クリエイティブを流通させる
株式会社ロフトワーク 代表取締役 / 諏訪光洋
今、ロフトワークには約100人のメンバー がいます。この中にいわゆる「デザイナー」「クリエイター」はほとんどいません。ロフトワークのミッションは設立時から変わらず「クリエイティブの流通」です。だからクリエイティブは外にあるべきで、中にはその流通の「仕組み」が必要です。 その仕組みのひとつは 「プロジェクトマネジメント」です。
起業して最初の頃、クリエイティブを流通させるために、クラウドソーシング的なWebサービスをつくり提供しました。ですが、企業とクリエイターがオンラインでチャットしていると喧嘩ばかりが起こりプロジェクトがうまく進まなかった。「なぜうまくいかないんだろう?」と考えたとき、企業とクリエイターを媒介する 「プロジェクトマネジメント」が足りていない事がひとつだということが分かりました。
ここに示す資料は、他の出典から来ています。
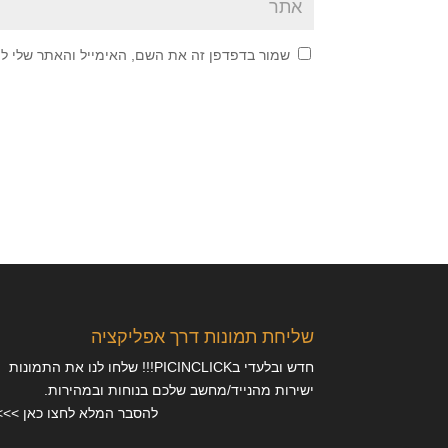
שמור בדפדפן זה את השם, האימייל והאתר שלי ל
שליחת תמונות דרך אפליקציה
חדש ובלעדי בPICINCLICK!!! שלחו לנו את התמונות
ישירות מהנייד/מחשב שלכם בנוחות ובמהירות.
להסבר המלא לחצו כאן >>>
今でこそクリエイティブとプロジェクトマネジメントは密接な関係が当たり前に考えられていますが、2000年初期の頃はそこに気づいている人はほとんどいませんでした。多くのクリエイティブ企業は内製による「根性」「徹夜」でクリエイティブがつくられていました。僕らは内部にいないオープンなコミュニティにクリエイティビティを依存する構造をつくったからこそ、そこにマネジメントが必要である事に気付いたのです。それがその後他の制作会社よりいち早く巨大なプロジェクト、例えば10万ページのサイトリニューアル、というプロジェクトをデザインし、マネジメントできる力をつくるベースになりました。
社会全体として、どの分野においても「クリエイティブ」を重視するような動きになってきていると感じています。他にも大学で言えば、スタンフォード大学に「d.school」というデザインスクールができるなど、理系・文系に関わらず様々な分野において「どうクリエイティブを取り入れていくか」に注力するようになってきていると思います。設立からデザインやクリエイティブの要素を取り入れていたSFCは本当にすごい学部だと思います。一方で僕は経営もしていますが、経営もまた「デザイン」だと思っていますしどの企業にとっても今やビジネスの戦略にはクリエイティブが欠かせません。例えば今オフィスを増床していますが、そこをどんな空間にするか。機能やサービスとしてどう外部のエンジニアやクリエイターとの接点をつくるかがロフトワークのビジネス戦略のデザインになっている。すごく面白い時代になっていると思いますし、デザインする能力は今でもさまざま役に立っています。
今の学生は礼儀正しいし、きちんとしているし、意識も高く素晴らしいと思います。ただちょっと「いい子」が多すぎでもう少し変人や野心家がいても良いのではないかな、とも思います。大きなビジョンや夢を持つ。それを自分が実現してみると信じる。「世界中の子供が使うポストレゴなオモチャと企業をつくる」とか「飛行船を2万機もって世界の流通を変える」とか大きな夢を語るのは照れくさいと思うかもしれませんが、実現できるのは大概は目標の1/50くらい。だから大風呂敷をもうちょっとひこうよと思います。 いつの時代でも大きな夢を持って語れる変人・野心家に異性も人もついていくものです。世界を変える、そういう気持ちを持ってワクワクしながらチャレンジしつづける。そういう環境を選び、つくる。そういう意味では起業は一番ダイナミックな道です。選択肢には持っていていいと思いますよ。